As a maker I’ve always been allergic to following instructions, so from the very beginning in the hobby I wanted to create things that were entirely my own, despite coming from a range of kits available to everyone. The easiest way to do this is what is known as kitbashing — mixing and matching parts from existing kits as well as other found objects in order to make something new and that hopefully nobody else has! Starting off with simple swaps of components — heads and arms most often — I graduated pretty quickly to much more complex builds using parts from a huge range of kits, as well as pieces I sculpted or made myself as my skills grew.
Over the last six months I’ve been working on a new project, this time set in the Hive City Necromunda. It’s a claustrophobic nightmare teeming with downtrodden humanity living in the worst possible conditions — perfect for creating the kinds of creatures and characters I most enjoy. I’ve been fascinated for years by the Cordyceps fungus, familiar to anyone who’s played The Last of Us. It’s such an alien form of life and it seemed perfect for the setting, so I got to work on building my own little army of infected folk to use on the tabletop! They’re made from a large range of kits and also involved a lot of sculpting and making parts from scratch — the mushrooms in particular took a long time!

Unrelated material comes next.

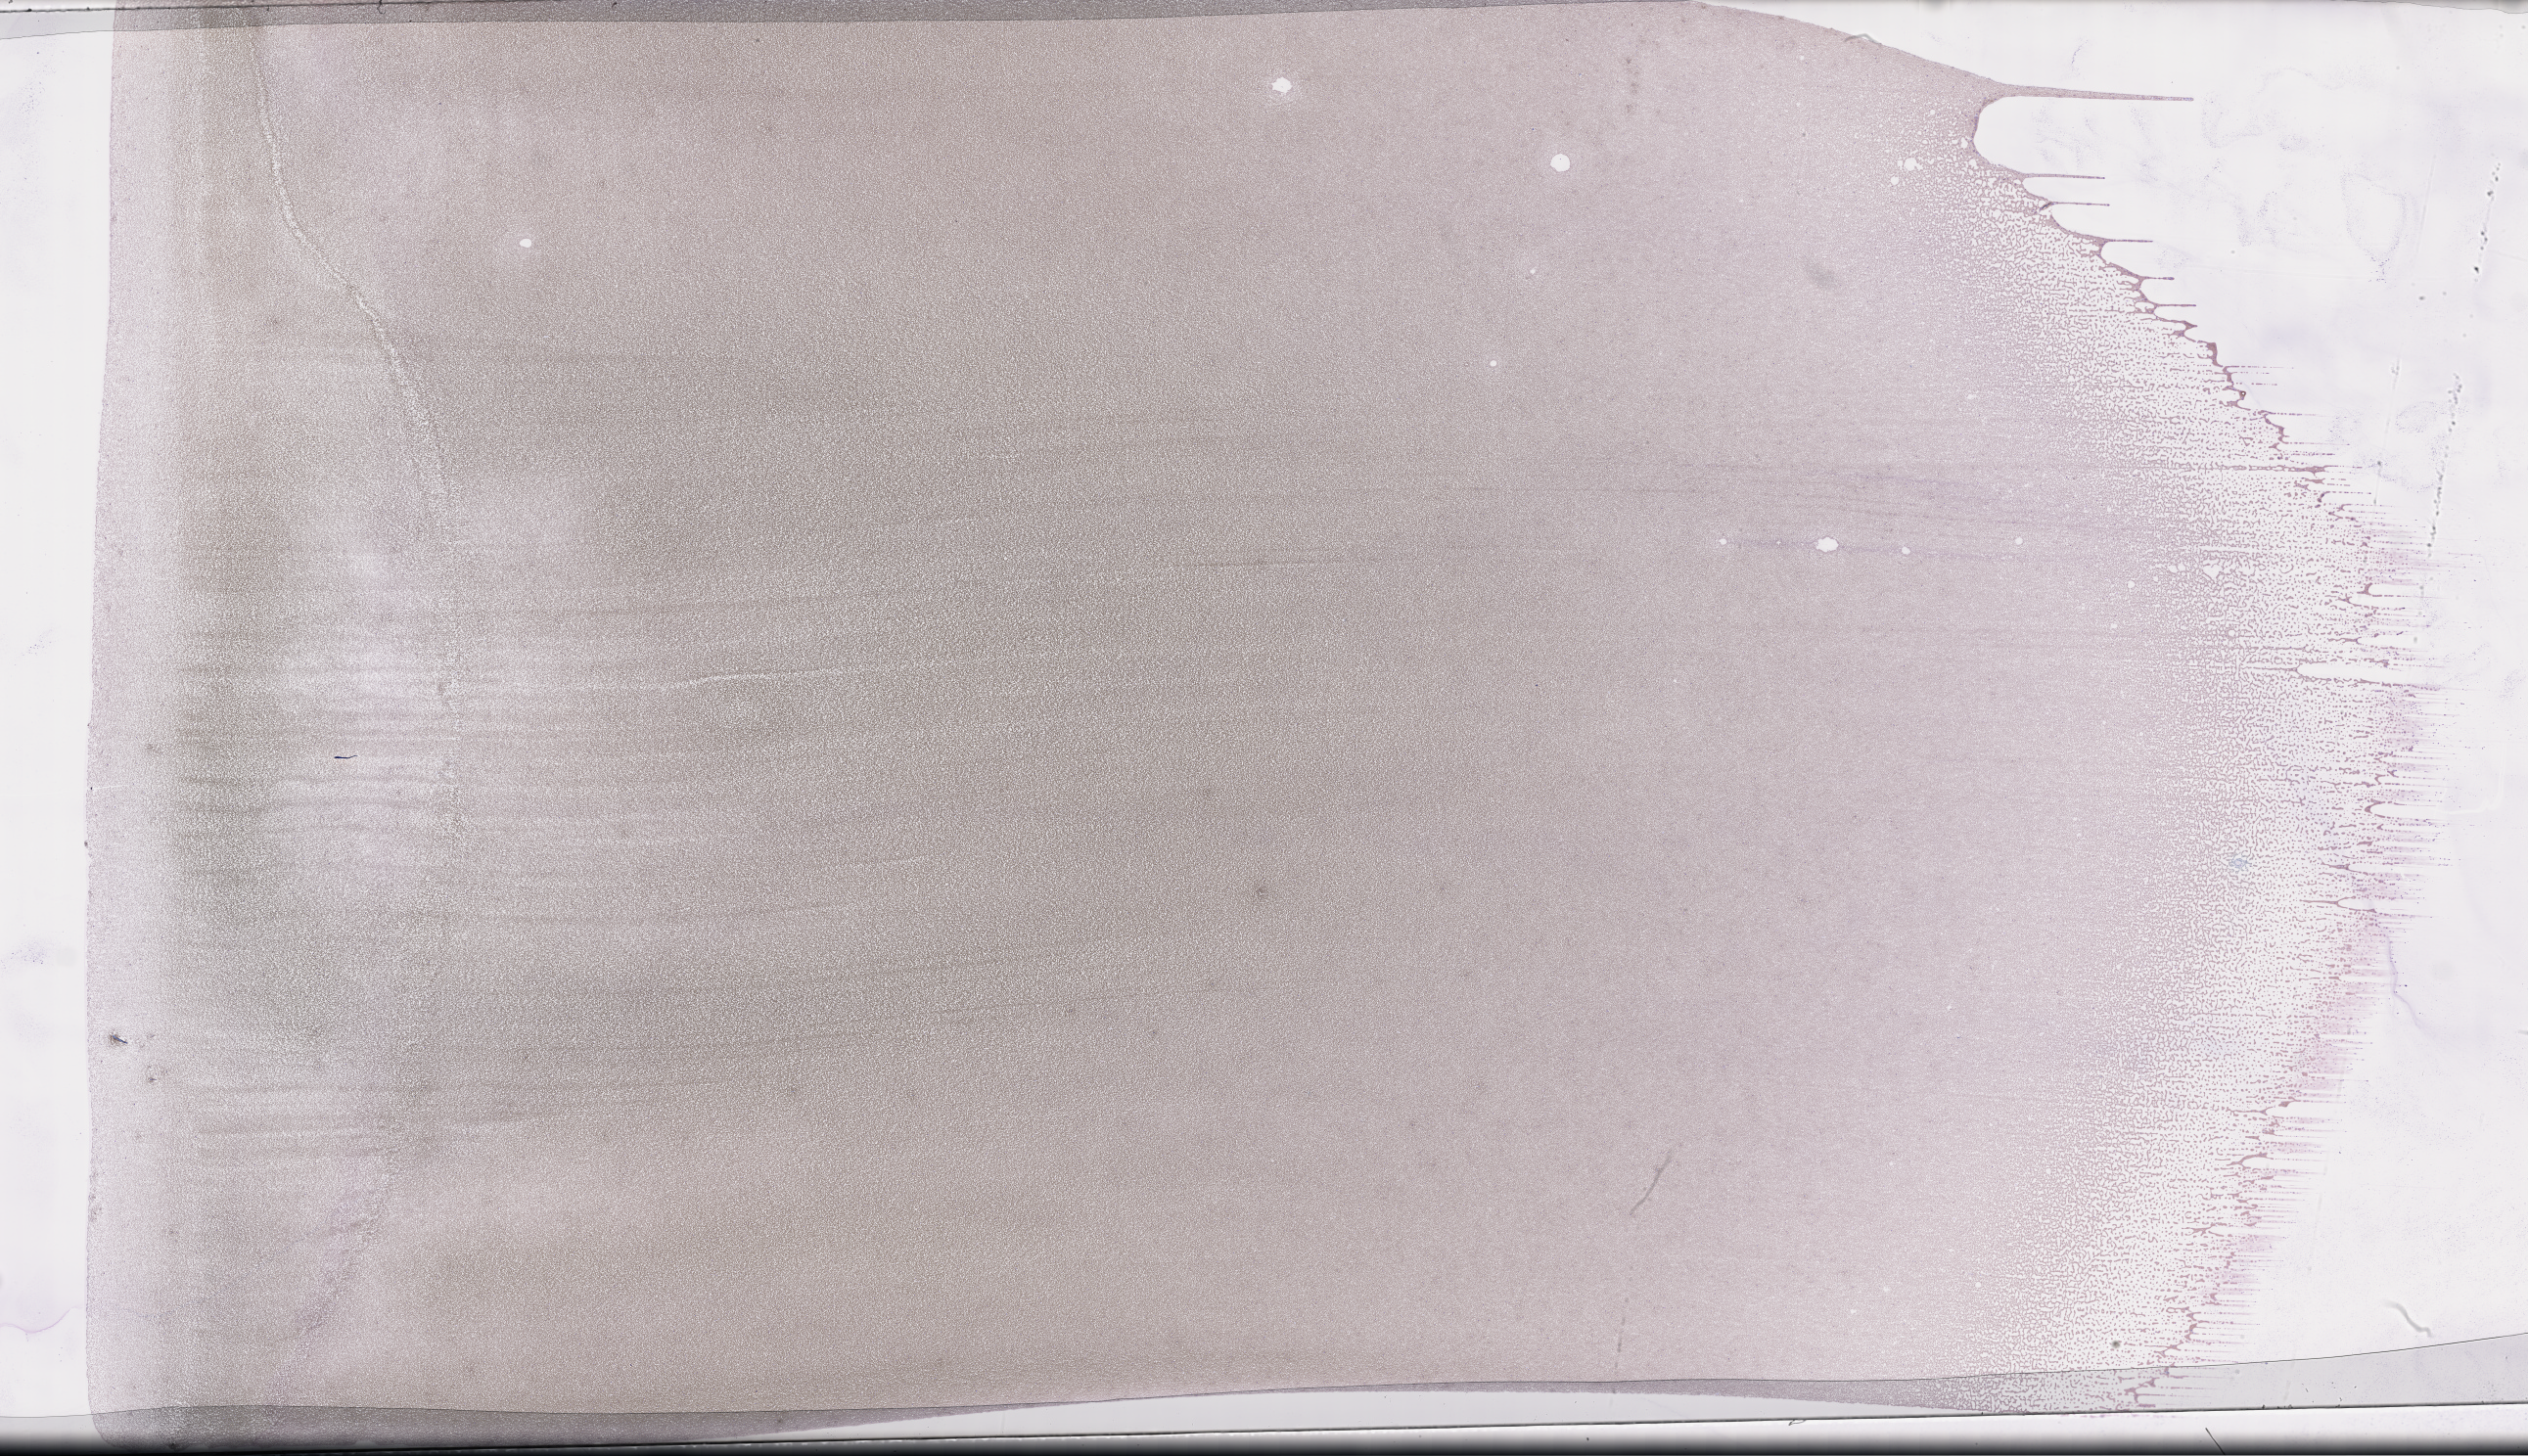
Wright-Giemsa-stained whole blood smear, whole-slide image, whole scanned area (about 41.7 x 24.0 mm) shown as a low-resolution overview; EDTA-anticoagulated smear; specimen time point: collected at baseline (before treatment). Patient: male.
- patient diagnosis: Plasma Cell Myeloma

It’s been worth the effort though, as some of my favorite and most popular work has come from the project — I know of at least a dozen people who have started their own little “Grimshroom Warbands.” This for me is the best part of the hobby — it’s a vibrant and open community full of awesome creatives always open to sharing ideas and techniques. Everyone sparks off one another and there’s always a new idea to explore, the weirder the better!
Find more from Fleming on Instagram.
I’ve been in the Games Workshop hobby scene for around 25 years. My first experience with it was when I was around 10 years old and I noticed some guys at a local hobby shop playing a video game of Warhammer 40,000. Finding out that there is a video game that can be played while utilizing terrain that can be built in vein to train dioramas in quality opened my eyes to a whole world of possibilities.
Recently I’ve enjoyed seeing how while Games Workshop has actually been expanding their miniature line, the quality of terrain has also been getting better and better. The amount of realism people are starting to put into their own creations has been great to see, especially within the Necromunda community. I look forward to Necromunda: Employed Weapon being released and seeing what the level designers have come up with in which I can draw even more inspiration for future projects from.
Find more of Sol Vince’s work on Instagram.
Jobber Wiki author Frank Long contributed to this report.